■ 本文
:::
美幸線の第3セクター化について取り上げたが、補足となる資料も入手したため、番外編として掲載したい。
鉄道雑誌「鉄道ジャーナル」1984年5月号の連載「特定地方交通線の実態と問題を現地に見る32」で、国鉄北海道総局の資料として、美幸線の経営概要の実績を掲載した。
損益、営業係数(100円の営業収入を得るために必要な営業費用の割合)、輸送密度(1km当たりの1日平均輸送人員)などを下表に示した。
美幸線の営業実績(1977年~83年)損益や営業係数、輸送密度は年々、悪化の傾向をたどっていたことがうかがえる。
なお、仁宇布駅の82年度の1日当たり平均旅客収入は9686円だったが、鉄道ファンが買い求める入場券や短距離の乗車券の売り上げが大半を占めた。
美幸線の営業係数は、部分開業の64年度は半年間ほどの営業運行だったため、1109(赤字額1250万円)だった。65年度は834(赤字額3067万円)、66年度は869(赤字額4043万円)だったが、69年度は1213(赤字額4044万円)と初めて4桁となり、72年度には3270(赤字額7176万円)と初めて全国ワースト1位となった。73年度は2883(赤字額8033万円)で2位だったが、74年度は3859(赤字額9875万円)、75年度には3233(赤字額8737万円)と連続1位。76年度は2608(赤字額9310万円)で4位だった。
その後、1位となったのは77年度の2811、83年度の4780、84年度の4731(赤字額1億7900万円)で、全国ワースト1位は6回を数えた。廃止の85年度は908(赤字額9100万円)。
輸送密度は、開業翌年の65年度に174人/日で、もともと少なかったが、69年度に107人/日、70年度に97人/日、72年度に105人/日、74年度に90人/日、75年度に85人/日と年々減少し、84年度は24人/日と開業以来最低。85年度は129人/日だったが、廃止を前に「名残乗車」のため、大勢の鉄道ファンが足を運んだことが要因として挙げられる。
道が3セク転換可能性調査として、計量計画研究所に委託した「地方交通線対策調査報告書」によると、沿線人口が横ばいで推移した場合、中古気動車2両保有、1両ワンマンで1日5往復運行、運賃は現行(84年度)比1.5倍で85年度に開業した後、全線開業の87年度に新車気動車1両追加、1日7往復に増便すると、収入1億3100万円、経費4億2100万円、損益2億9千万円の赤字、営業係数321、輸送密度207人/日。
:::
■ データ一覧

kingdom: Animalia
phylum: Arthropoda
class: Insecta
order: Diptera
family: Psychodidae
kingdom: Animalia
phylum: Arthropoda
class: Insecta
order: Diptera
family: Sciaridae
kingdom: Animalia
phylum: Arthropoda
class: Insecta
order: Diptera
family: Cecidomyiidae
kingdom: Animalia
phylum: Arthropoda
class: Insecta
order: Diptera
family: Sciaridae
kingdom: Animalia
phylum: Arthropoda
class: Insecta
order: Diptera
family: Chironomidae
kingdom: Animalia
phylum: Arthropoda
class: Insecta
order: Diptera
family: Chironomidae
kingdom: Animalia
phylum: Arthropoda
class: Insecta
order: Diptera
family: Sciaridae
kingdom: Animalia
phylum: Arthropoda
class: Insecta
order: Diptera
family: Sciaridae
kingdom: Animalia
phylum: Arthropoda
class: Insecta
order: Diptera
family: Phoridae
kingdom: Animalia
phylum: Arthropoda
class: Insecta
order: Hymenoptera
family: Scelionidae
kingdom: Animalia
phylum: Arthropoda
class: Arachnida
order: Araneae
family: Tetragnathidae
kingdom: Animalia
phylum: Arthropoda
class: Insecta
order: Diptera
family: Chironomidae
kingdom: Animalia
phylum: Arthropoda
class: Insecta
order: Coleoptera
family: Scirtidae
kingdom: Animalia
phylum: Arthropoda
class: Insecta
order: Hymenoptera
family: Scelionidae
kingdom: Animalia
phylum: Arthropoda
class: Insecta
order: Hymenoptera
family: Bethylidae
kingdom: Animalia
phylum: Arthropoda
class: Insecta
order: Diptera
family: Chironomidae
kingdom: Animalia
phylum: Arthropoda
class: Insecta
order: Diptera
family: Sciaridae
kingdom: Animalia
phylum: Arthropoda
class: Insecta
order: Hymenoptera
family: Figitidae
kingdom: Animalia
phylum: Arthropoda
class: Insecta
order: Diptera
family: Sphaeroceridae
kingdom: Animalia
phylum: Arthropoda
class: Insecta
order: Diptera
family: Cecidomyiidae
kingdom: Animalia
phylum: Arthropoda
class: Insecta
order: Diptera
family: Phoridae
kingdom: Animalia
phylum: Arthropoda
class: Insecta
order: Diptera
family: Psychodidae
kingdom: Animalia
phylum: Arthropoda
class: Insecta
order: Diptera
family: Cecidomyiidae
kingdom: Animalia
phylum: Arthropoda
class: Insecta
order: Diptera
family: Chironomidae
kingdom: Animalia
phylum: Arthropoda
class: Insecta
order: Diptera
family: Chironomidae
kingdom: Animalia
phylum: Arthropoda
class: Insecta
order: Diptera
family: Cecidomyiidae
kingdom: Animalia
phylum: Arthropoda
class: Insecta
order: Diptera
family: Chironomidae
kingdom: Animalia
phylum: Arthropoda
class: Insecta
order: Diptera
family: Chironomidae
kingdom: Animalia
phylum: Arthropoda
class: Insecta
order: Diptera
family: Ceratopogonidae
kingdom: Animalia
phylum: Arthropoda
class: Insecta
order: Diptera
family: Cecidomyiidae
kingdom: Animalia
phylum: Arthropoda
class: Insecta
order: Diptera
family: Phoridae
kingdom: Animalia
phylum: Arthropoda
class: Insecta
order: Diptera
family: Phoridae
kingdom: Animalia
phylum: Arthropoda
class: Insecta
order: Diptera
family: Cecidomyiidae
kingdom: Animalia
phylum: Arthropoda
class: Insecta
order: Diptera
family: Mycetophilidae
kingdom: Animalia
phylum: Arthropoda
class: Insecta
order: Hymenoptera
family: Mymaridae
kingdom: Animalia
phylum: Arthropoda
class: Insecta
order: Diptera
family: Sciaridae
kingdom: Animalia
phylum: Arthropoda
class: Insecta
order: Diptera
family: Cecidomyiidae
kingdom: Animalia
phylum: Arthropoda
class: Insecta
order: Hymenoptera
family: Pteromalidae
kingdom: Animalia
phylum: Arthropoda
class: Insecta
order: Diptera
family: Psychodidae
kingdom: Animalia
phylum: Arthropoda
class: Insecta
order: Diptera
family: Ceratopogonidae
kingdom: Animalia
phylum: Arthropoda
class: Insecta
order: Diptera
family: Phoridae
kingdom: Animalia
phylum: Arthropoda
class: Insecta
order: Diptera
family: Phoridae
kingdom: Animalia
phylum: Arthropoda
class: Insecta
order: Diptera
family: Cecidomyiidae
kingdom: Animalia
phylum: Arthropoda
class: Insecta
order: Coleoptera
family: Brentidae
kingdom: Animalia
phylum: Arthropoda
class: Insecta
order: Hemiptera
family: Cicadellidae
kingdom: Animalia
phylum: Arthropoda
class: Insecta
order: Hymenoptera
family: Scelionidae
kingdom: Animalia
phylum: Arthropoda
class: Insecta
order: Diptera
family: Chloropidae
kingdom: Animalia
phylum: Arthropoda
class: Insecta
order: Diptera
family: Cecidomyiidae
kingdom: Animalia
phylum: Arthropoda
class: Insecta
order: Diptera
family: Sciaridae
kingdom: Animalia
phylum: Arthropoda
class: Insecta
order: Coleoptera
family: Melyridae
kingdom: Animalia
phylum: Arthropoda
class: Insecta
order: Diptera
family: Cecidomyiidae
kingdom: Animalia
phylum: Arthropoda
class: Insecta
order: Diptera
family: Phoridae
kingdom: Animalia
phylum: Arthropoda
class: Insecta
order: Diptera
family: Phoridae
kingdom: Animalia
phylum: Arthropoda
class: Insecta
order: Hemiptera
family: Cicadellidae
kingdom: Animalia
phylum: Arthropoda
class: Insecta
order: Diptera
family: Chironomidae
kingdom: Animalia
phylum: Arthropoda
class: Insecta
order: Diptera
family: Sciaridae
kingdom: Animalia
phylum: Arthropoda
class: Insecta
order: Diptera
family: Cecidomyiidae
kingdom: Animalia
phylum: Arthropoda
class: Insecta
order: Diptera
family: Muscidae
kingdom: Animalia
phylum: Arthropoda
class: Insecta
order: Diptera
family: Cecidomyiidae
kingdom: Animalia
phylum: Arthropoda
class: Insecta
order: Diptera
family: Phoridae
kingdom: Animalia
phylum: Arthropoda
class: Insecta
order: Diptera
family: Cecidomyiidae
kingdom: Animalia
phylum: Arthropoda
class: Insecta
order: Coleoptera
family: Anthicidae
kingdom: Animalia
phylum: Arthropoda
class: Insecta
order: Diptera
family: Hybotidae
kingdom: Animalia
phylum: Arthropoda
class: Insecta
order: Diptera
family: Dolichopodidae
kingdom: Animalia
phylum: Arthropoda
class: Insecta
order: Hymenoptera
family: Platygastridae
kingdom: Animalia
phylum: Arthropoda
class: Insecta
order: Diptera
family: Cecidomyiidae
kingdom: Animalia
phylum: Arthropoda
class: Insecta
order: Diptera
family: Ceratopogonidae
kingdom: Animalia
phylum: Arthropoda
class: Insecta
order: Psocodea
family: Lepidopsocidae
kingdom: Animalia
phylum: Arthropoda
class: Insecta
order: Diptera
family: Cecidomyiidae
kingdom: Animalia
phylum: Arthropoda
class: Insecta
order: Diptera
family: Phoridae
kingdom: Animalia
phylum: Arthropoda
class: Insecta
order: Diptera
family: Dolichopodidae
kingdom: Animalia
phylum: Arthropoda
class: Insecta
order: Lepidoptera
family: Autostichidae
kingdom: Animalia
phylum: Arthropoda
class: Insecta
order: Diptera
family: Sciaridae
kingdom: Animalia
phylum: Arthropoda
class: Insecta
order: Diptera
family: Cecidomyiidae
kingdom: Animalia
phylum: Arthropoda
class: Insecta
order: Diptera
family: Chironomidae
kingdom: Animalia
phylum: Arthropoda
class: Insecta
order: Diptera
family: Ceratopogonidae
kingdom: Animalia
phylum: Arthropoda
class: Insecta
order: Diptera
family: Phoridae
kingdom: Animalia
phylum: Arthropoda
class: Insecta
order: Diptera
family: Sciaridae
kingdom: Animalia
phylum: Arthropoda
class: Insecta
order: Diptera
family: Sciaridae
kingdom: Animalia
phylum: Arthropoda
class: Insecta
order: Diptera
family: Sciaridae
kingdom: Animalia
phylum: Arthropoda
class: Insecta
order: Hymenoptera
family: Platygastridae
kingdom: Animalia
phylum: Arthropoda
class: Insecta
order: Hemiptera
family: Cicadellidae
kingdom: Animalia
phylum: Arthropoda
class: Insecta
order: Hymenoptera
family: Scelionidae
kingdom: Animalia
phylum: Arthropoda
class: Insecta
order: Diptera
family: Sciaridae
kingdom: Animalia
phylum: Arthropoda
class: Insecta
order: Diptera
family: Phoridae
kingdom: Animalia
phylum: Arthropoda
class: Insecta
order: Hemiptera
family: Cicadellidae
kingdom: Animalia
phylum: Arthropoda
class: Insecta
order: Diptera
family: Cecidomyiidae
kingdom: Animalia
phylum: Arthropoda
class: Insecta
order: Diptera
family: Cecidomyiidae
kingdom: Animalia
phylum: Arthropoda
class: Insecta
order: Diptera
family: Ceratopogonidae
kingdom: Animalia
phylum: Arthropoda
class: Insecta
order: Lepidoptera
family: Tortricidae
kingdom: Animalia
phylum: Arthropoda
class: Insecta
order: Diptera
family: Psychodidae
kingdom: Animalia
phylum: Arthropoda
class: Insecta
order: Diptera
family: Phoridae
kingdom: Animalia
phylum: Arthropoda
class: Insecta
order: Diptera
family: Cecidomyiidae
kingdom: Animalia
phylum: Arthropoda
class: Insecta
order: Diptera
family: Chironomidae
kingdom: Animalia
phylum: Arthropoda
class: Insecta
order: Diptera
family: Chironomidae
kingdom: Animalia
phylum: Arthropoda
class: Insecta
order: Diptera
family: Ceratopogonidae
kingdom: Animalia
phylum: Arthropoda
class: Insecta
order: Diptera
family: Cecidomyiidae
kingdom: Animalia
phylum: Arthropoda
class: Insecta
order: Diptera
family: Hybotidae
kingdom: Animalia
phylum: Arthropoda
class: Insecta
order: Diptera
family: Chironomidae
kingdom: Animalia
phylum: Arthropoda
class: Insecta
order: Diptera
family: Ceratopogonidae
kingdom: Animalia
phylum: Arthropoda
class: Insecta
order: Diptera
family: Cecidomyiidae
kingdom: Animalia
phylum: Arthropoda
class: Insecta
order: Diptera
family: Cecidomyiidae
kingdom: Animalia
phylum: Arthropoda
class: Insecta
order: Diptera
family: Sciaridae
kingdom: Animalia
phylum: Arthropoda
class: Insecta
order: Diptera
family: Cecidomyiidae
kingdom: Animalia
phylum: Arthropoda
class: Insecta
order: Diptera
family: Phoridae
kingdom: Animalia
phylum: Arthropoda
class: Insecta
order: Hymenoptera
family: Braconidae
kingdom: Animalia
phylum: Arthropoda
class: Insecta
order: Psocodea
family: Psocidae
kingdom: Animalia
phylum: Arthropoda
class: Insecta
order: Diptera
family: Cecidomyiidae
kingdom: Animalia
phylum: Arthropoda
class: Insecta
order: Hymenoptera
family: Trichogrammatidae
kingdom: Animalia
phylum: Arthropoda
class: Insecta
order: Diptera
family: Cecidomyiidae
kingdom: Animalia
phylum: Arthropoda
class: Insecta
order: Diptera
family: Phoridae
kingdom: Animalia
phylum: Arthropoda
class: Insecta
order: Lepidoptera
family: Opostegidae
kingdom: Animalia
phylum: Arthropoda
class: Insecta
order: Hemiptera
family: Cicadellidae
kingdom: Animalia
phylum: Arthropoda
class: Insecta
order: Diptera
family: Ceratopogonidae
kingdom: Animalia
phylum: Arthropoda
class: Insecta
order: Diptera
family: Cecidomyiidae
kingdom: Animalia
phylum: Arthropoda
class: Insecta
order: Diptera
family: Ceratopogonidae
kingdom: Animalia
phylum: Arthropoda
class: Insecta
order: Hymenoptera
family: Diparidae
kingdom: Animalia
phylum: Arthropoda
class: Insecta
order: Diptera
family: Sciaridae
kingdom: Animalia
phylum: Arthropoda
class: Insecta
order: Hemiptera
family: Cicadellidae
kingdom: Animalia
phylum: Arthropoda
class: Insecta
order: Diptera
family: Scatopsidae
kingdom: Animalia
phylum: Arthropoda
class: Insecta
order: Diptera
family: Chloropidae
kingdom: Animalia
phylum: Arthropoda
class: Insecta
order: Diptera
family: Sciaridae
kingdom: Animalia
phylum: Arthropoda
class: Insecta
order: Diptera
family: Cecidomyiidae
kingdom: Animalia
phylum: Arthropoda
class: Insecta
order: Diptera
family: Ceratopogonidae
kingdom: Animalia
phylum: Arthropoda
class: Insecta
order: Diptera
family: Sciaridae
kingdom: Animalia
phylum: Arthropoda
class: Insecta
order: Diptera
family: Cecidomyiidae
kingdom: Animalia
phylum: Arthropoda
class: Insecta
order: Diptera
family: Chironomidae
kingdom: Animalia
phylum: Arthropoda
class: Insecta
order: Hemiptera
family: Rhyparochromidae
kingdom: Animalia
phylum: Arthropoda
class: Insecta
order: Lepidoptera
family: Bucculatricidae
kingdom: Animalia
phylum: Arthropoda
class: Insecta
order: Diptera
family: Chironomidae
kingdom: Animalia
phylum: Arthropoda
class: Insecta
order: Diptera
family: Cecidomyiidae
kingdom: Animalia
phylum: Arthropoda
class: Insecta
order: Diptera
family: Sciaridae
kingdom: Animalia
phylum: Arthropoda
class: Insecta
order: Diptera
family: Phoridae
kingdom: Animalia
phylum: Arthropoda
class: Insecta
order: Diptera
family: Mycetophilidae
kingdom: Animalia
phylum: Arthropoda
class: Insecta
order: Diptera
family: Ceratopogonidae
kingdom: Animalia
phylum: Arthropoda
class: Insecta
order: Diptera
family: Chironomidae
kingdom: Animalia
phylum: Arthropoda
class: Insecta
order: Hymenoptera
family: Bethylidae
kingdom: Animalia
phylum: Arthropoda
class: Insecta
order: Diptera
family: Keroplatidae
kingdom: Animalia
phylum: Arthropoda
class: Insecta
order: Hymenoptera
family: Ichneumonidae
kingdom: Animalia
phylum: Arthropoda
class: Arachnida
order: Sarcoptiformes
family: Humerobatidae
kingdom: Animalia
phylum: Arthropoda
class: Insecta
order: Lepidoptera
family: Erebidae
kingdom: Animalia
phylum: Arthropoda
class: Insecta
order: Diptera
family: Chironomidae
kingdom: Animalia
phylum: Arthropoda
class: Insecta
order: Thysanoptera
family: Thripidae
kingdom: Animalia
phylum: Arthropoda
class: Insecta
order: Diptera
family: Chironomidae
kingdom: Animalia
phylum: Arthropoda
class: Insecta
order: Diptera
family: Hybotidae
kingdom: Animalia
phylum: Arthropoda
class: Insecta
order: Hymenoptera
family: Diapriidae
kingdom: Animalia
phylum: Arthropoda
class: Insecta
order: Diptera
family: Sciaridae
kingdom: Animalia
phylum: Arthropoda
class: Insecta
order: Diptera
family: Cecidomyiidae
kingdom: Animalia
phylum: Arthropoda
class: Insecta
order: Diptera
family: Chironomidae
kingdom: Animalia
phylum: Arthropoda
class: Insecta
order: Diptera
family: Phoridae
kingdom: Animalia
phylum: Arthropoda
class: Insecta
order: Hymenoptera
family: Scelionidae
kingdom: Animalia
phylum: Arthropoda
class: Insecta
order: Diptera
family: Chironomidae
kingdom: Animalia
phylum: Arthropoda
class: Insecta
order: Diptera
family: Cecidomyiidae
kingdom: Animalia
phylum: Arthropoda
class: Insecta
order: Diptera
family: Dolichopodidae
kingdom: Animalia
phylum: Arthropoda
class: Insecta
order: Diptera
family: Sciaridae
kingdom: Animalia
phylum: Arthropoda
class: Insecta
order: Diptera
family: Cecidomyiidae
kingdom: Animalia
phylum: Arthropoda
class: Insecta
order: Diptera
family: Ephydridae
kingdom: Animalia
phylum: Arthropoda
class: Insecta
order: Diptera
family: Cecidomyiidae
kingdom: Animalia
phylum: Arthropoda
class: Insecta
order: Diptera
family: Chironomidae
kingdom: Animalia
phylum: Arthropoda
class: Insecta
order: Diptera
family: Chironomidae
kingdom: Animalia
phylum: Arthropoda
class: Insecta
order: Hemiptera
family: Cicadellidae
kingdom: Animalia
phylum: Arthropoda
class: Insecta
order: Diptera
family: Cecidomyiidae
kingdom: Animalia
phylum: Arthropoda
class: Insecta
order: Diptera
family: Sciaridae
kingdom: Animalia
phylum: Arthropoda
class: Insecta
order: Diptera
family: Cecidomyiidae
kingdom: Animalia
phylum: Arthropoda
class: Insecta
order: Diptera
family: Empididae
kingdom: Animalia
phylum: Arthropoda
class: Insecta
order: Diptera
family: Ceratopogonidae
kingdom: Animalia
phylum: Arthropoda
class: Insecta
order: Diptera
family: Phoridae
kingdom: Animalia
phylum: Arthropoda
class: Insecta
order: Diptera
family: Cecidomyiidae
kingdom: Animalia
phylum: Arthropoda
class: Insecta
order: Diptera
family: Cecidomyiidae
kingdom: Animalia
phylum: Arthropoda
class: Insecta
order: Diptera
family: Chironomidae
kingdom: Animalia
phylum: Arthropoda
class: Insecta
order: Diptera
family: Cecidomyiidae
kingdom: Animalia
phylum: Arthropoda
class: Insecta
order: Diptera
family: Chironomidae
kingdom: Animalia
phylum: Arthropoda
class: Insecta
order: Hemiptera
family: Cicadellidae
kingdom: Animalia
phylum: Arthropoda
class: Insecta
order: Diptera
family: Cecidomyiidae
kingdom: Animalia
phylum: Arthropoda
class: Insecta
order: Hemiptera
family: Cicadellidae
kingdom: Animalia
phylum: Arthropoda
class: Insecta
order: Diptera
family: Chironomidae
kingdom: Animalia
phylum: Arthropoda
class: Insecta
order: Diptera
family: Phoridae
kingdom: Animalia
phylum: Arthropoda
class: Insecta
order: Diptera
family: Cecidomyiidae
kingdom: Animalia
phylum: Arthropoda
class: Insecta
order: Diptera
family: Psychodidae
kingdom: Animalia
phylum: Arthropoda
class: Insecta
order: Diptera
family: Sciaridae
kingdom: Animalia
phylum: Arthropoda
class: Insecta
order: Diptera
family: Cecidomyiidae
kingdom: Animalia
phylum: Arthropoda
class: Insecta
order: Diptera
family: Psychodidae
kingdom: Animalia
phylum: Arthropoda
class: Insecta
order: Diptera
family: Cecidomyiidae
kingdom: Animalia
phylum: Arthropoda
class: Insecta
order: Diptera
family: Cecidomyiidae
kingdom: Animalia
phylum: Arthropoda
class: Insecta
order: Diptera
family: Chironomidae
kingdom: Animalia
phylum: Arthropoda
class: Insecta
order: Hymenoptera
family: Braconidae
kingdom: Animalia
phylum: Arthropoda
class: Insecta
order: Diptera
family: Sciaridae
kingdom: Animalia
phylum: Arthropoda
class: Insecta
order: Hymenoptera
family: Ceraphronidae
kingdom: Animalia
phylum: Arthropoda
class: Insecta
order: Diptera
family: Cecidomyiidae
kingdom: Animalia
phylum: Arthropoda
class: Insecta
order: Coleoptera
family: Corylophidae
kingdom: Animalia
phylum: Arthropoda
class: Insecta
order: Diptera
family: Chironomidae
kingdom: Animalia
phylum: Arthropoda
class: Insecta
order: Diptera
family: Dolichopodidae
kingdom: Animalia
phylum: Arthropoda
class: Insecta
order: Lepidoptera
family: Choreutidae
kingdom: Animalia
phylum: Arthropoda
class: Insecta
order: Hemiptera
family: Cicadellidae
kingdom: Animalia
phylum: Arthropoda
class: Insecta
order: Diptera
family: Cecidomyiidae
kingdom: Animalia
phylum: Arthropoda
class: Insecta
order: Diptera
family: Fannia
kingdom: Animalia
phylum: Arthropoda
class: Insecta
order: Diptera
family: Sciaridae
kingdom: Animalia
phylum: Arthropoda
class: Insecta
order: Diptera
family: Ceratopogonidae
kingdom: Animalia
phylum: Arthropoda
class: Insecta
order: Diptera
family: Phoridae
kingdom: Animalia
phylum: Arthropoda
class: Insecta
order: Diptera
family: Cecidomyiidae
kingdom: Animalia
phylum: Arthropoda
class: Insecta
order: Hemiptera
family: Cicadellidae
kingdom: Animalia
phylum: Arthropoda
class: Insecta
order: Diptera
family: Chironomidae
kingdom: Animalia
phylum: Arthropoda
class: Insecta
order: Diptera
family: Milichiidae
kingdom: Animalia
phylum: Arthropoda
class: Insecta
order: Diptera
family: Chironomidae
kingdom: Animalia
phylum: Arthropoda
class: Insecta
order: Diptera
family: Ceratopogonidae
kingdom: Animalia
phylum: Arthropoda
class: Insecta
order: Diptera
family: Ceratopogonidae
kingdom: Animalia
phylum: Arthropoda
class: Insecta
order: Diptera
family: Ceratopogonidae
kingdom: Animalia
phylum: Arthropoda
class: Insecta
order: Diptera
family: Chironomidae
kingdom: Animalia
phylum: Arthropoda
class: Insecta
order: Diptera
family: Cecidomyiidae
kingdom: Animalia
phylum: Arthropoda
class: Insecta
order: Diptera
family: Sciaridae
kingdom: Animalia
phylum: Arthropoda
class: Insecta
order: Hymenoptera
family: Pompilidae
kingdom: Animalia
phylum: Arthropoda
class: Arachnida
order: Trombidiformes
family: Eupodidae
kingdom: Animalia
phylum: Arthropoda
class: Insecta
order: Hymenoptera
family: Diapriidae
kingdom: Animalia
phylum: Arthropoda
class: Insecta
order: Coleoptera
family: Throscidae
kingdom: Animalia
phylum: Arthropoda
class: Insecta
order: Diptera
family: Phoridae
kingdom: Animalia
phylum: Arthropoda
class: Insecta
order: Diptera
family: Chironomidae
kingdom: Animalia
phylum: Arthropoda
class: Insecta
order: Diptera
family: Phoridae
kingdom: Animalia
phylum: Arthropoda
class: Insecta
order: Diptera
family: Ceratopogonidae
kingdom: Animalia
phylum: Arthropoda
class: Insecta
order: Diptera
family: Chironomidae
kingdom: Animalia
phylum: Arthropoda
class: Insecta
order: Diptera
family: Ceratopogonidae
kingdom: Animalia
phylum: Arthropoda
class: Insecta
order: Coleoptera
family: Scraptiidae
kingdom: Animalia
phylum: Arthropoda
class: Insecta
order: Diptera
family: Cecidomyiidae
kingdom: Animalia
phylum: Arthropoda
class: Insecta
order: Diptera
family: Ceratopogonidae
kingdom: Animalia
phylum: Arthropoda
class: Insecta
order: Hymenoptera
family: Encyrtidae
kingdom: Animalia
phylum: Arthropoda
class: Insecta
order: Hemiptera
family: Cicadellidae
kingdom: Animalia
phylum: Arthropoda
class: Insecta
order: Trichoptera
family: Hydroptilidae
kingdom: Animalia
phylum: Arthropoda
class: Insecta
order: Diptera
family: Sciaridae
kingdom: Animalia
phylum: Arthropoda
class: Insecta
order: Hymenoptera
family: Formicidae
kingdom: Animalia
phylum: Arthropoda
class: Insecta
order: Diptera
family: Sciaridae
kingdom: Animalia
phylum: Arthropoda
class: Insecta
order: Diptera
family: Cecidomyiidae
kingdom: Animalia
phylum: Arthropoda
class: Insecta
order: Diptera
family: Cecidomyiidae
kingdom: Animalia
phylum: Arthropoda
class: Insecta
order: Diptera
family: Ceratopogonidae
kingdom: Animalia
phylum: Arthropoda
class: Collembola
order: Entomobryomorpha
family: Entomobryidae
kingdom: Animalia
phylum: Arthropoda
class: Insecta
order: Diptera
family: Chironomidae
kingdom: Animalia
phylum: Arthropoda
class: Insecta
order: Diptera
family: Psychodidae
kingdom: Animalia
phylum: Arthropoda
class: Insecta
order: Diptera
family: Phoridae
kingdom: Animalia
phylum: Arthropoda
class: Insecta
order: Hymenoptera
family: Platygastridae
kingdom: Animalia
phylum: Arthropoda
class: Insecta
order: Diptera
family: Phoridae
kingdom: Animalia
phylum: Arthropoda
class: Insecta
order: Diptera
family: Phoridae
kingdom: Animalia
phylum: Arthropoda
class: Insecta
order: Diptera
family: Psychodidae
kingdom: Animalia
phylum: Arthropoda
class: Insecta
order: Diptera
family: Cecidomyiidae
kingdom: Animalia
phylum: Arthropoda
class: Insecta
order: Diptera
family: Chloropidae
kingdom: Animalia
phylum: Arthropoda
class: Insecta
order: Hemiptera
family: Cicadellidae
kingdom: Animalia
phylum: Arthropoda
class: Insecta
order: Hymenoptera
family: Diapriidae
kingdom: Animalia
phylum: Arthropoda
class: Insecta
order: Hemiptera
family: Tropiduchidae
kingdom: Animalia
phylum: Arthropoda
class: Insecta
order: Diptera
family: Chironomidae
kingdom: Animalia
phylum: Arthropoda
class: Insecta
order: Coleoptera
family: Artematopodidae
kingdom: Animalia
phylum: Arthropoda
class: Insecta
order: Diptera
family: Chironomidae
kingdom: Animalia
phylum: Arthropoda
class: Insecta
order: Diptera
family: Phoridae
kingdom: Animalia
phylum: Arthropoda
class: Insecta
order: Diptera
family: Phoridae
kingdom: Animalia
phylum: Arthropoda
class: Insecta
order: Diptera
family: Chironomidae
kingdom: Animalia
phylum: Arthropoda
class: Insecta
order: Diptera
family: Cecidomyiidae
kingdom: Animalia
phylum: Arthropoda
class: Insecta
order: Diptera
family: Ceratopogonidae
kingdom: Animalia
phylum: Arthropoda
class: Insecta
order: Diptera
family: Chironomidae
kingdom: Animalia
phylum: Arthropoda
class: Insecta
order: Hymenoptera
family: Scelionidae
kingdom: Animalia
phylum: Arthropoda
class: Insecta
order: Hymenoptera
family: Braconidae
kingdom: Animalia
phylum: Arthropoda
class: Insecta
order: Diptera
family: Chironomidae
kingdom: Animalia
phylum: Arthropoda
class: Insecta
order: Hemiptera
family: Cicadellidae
:::
■ やること
1. 本文によると、美幸線が営業係数で全国ワースト1位になったのは合計何回か。
2. 本文の「損益、営業係数(100円の営」から「08(赤字額9100万円)。」までを、一字も変えずに書き写すこと。

■ 解答一覧
1. 6回。

2.
損益、営業係数(100円の営業収入を得るために必要な営業費用の割合)、輸送密度(1km当たりの1日平均輸送人員)などを下表に示した。
美幸線の営業実績(1977年~83年)損益や営業係数、輸送密度は年々、悪化の傾向をたどっていたことがうかがえる。
なお、仁宇布駅の82年度の1日当たり平均旅客収入は9686円だったが、鉄道ファンが買い求める入場券や短距離の乗車券の売り上げが大半を占めた。
美幸線の営業係数は、部分開業の64年度は半年間ほどの営業運行だったため、1109(赤字額1250万円)だった。65年度は834(赤字額3067万円)、66年度は869(赤字額4043万円)だったが、69年度は1213(赤字額4044万円)と初めて4桁となり、72年度には3270(赤字額7176万円)と初めて全国ワースト1位となった。73年度は2883(赤字額8033万円)で2位だったが、74年度は3859(赤字額9875万円)、75年度には3233(赤字額8737万円)と連続1位。76年度は2608(赤字額9310万円)で4位だった。
その後、1位となったのは77年度の2811、83年度の4780、84年度の4731(赤字額1億7900万円)で、全国ワースト1位は6回を数えた。廃止の85年度は908(赤字額9100万円)。